### HOW TO COMPLETE THIS TASK
Reproduce, character for character, the text lines in every entry below, and leave the pictures out.

### RECORDS PROVIDED
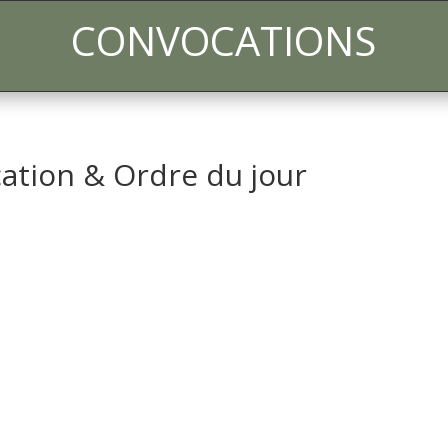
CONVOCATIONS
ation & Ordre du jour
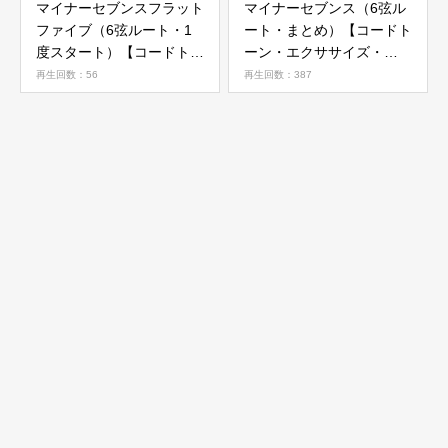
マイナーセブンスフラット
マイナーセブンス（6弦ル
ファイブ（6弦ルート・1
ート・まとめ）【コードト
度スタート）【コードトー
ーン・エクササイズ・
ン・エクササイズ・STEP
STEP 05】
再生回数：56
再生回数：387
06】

### RESPONSE TO THE TASK
CONVOCATIONS
ation & Ordre du jour
マイナーセブンスフラット
マイナーセブンス（6弦ル
ファイブ（6弦ルート・1
ート・まとめ）【コードト
度スタート）【コードトー
ーン・エクササイズ・
ン・エクササイズ・STEP
STEP 05】
再生回数：56
再生回数：387
06】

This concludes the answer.